Les autoproductions réservent parfois d’agréables et excellentes surprises. Il en est ainsi avec Villa Vortex, formation dont le chanteur et le bassiste furent membres de Silence Hôpital, cette dernière comptant à son actif trois EP et pas mal de concerts (notamment des premières parties pour And Also The Trees). La rencontre de ces deux personnages avec des musiciens de la scène rock indépendante va conduire au télescopage de leurs diverses influences : new wave et gothique d’un côté, punk rock et métal de l’autre. Ce cinq titres ne renferment que morceaux de bravoures qui méritent de retenir l’attention de tout amateur de pop rock mâtinée de cold wave.

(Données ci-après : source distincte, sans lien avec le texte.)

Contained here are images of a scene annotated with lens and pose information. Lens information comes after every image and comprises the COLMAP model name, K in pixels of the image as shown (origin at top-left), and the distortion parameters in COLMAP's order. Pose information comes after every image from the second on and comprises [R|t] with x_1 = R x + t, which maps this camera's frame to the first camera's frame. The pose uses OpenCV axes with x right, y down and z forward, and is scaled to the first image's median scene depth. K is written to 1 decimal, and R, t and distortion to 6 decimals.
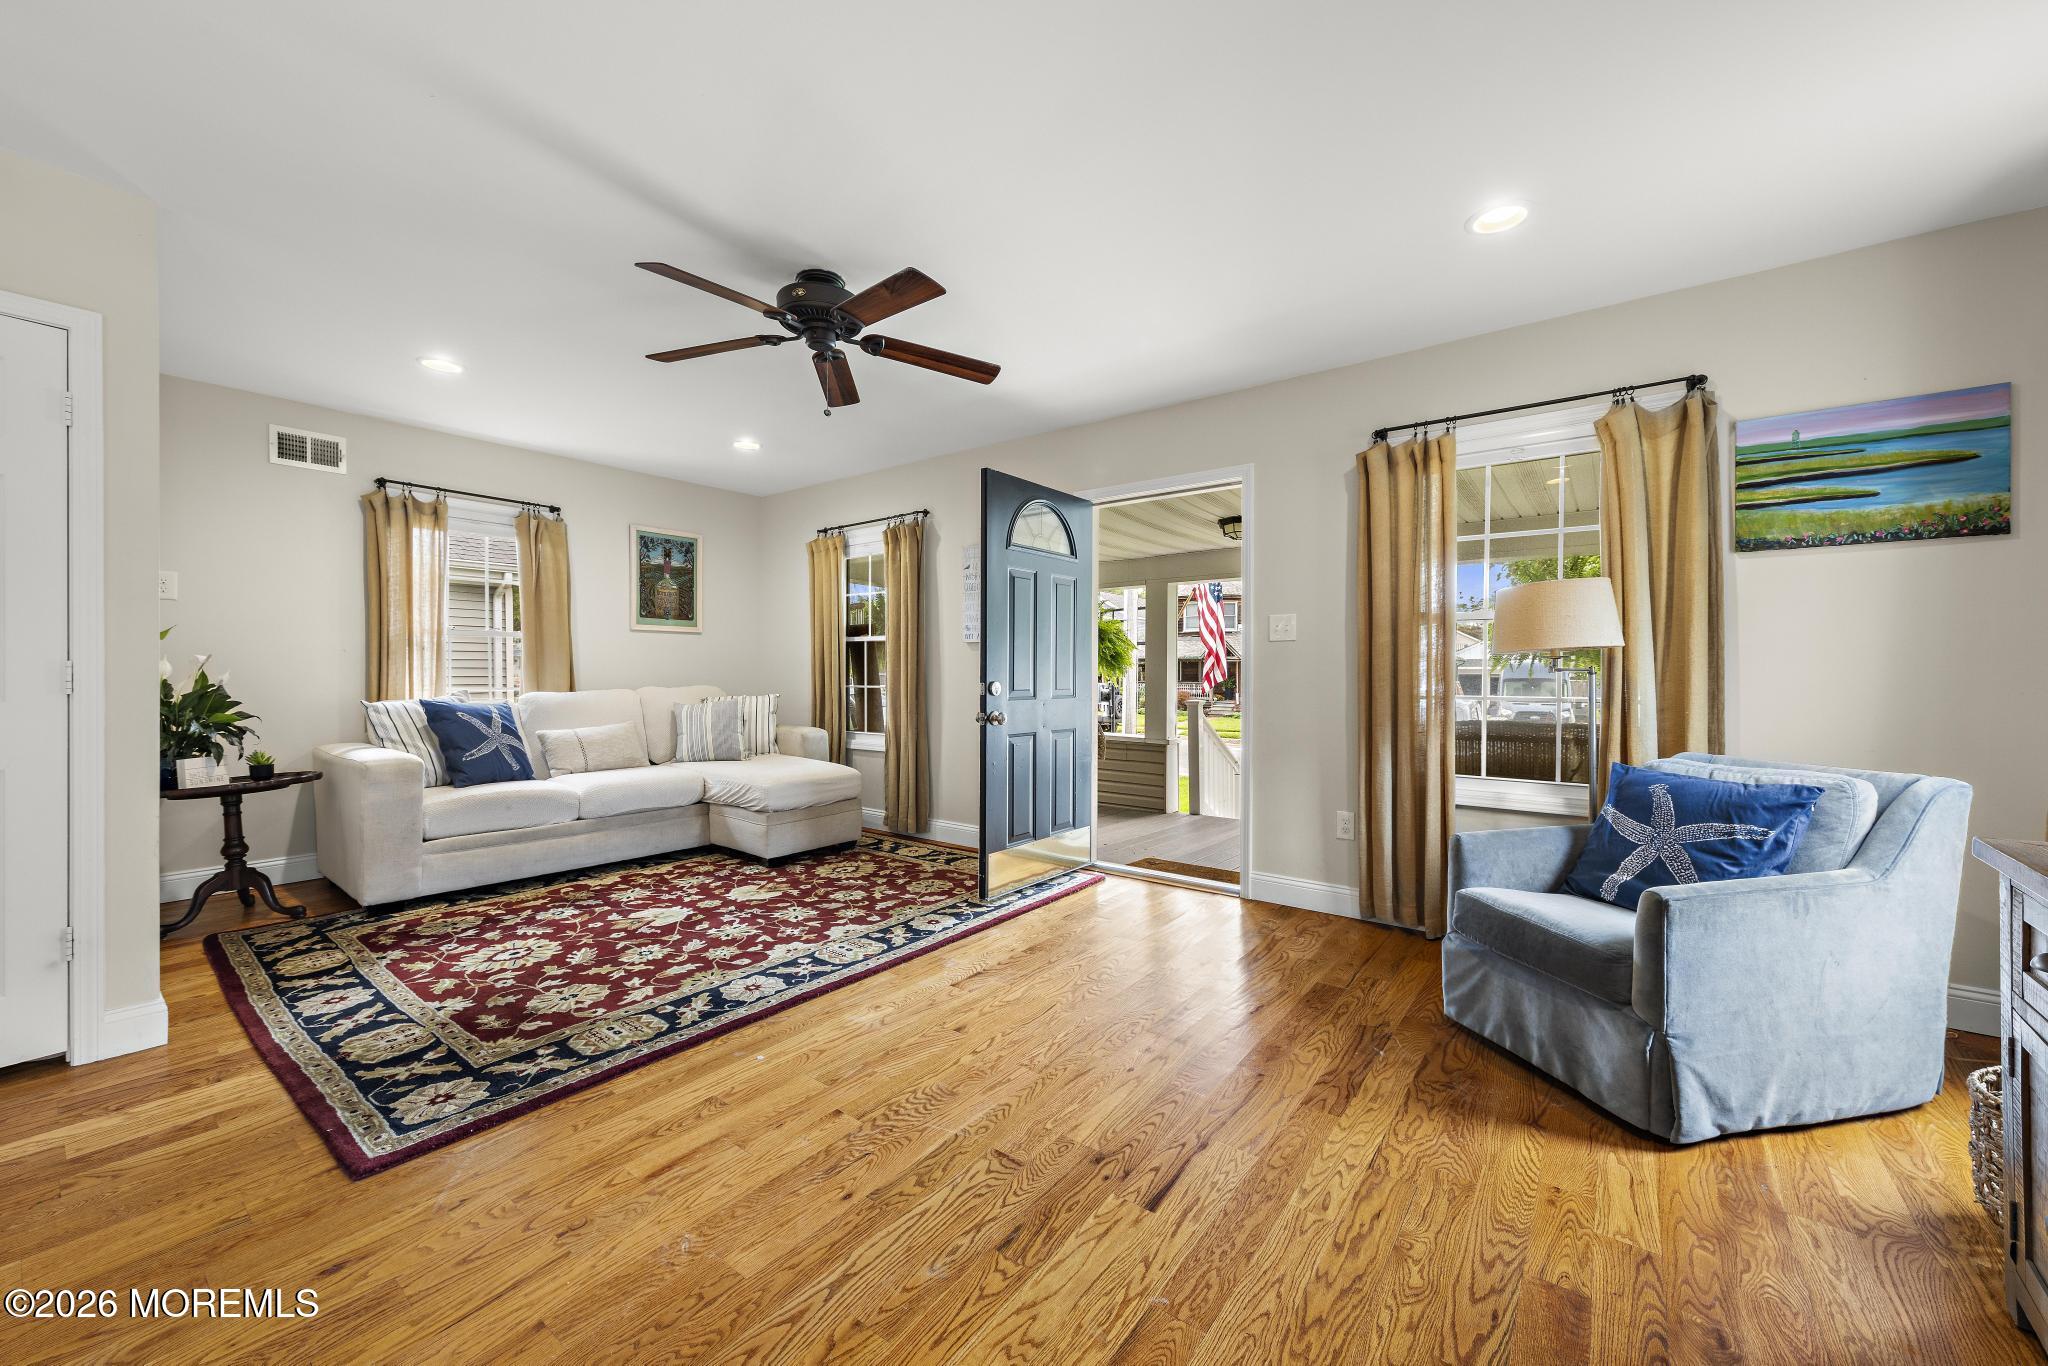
lens RADIAL K [[770.3, 0, 1024.0], [0, 770.3, 683.0], [0, 0, 1]] dist [-0.000787, 0.000028]
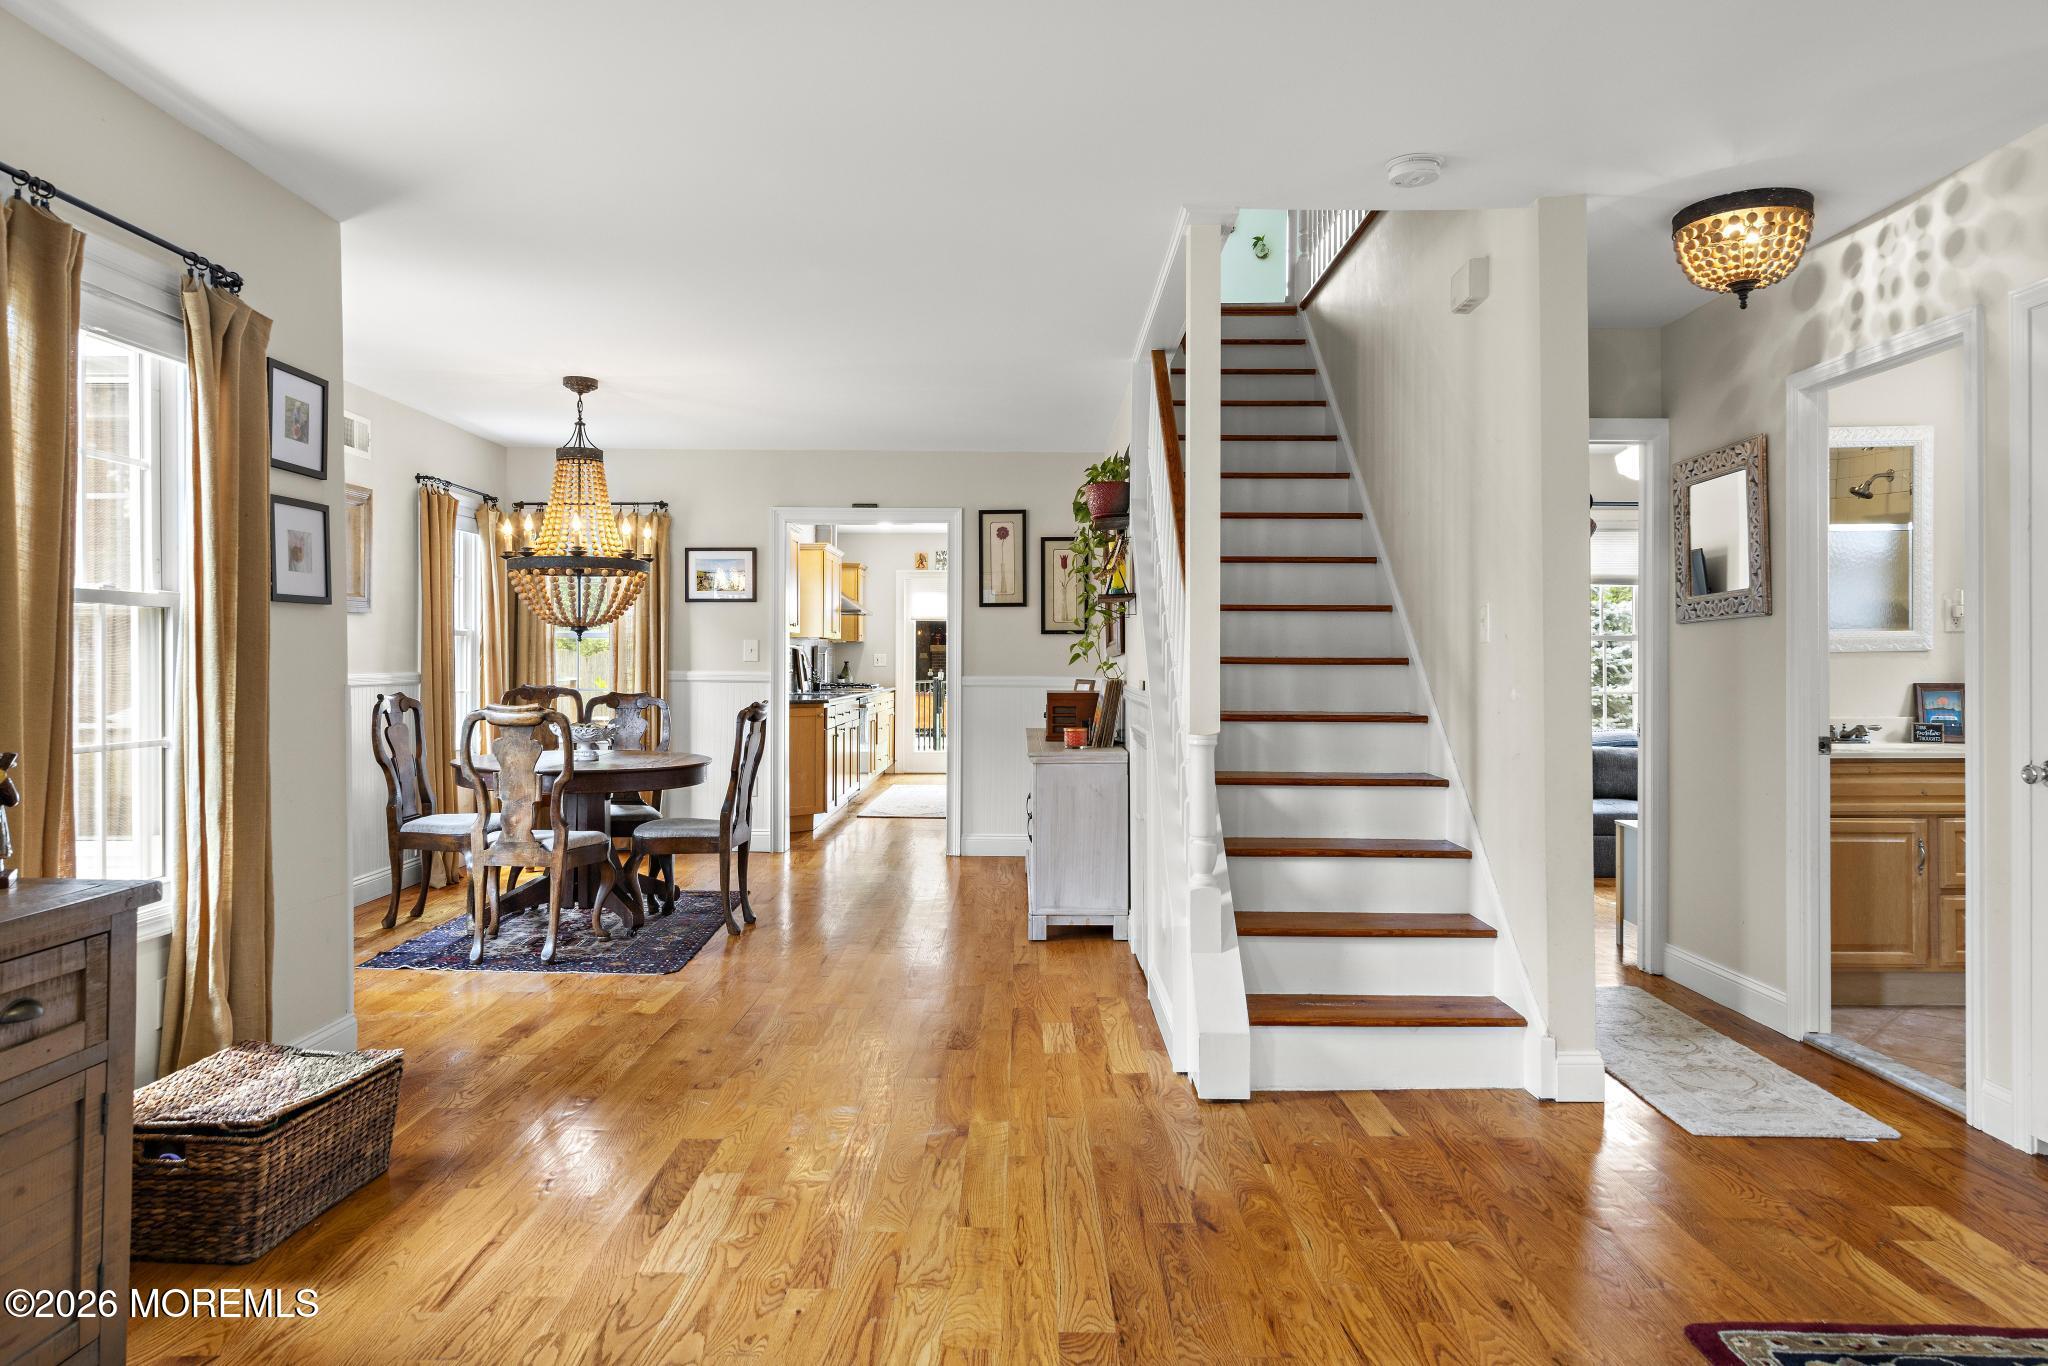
lens RADIAL K [[1295.6, 0, 1027.4], [0, 1295.6, 656.7], [0, 0, 1]] dist [0.004959, -0.000552]
pose [[-0.795599, -0.005890, -0.605795, 0.301470], [-0.012072, 0.999908, 0.006133, -0.042271], [0.605703, 0.012192, -0.795597, 0.936504]]
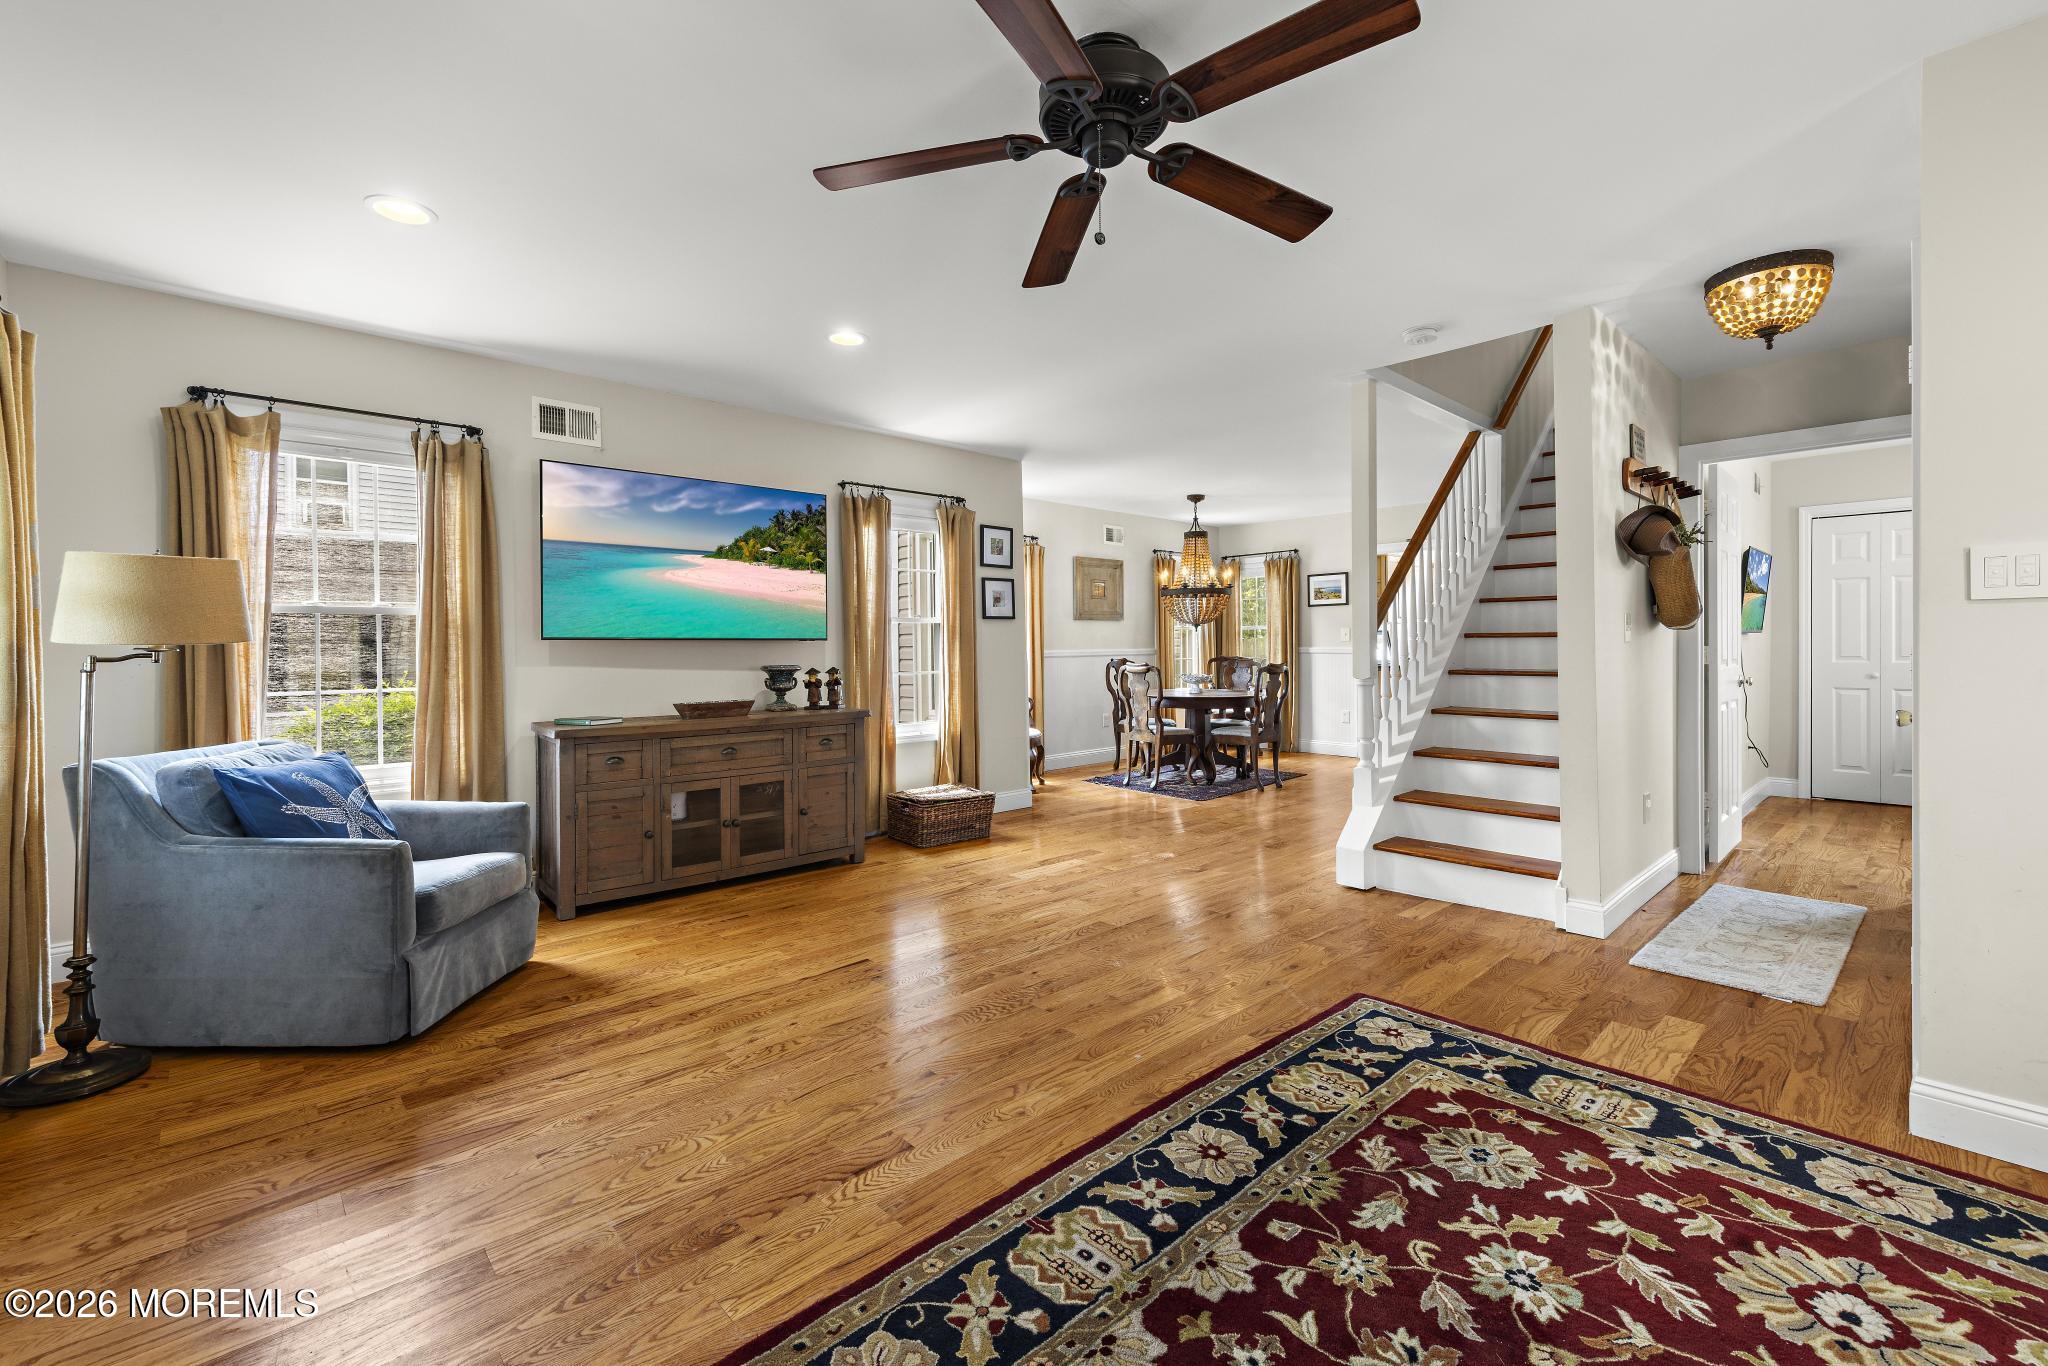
lens RADIAL K [[867.8, 0, 1028.2], [0, 867.8, 652.5], [0, 0, 1]] dist [0.000029, 0.000011]
pose [[-0.986825, 0.005055, 0.161711, -0.285768], [0.008256, 0.999783, 0.019124, -0.037022], [-0.161580, 0.020207, -0.986653, 1.554328]]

Des compositions énergiques où des guitares percutantes lancent leurs assauts mélodiques sous la conduite d’une basse estampillée eighties… Peter Hook, bassiste de légende de Joy Division, continue à marquer des générations d’adeptes de la quatre cordes, et c’est tant mieux! Servi par un chant impeccable, (tout juste pourra-t-on lui reprocher de se percher parfois un peu haut sur l’ultime morceau, “Entends-moi”), qui nous rappelle les grandes heures de la new wave. Les textes, en français, ne manqueront pas d’éveiller la curiosité, celui de “Occident III” est même franchement excellent et contribue à faire de ce titre le sommet de cette réalisation. Sans apporter la révolution, mais en imposant savoir-faire, efficacité et sincérité, Villa Vortex accroche inévitablement. Que rajouter, sinon espérer que le projet d’enregistrement d’un premier album se réalise rapidement.
Notons enfin à travers le nom du groupe, mais les amateurs de Maurice G. Dantec l’auront de suite deviné, l’hommage rendu à l’un des rares écrivains français qui combat sans relâche la pensée des vieillards séniles, politiques comme intellectuels, qui nous mènent au chaos.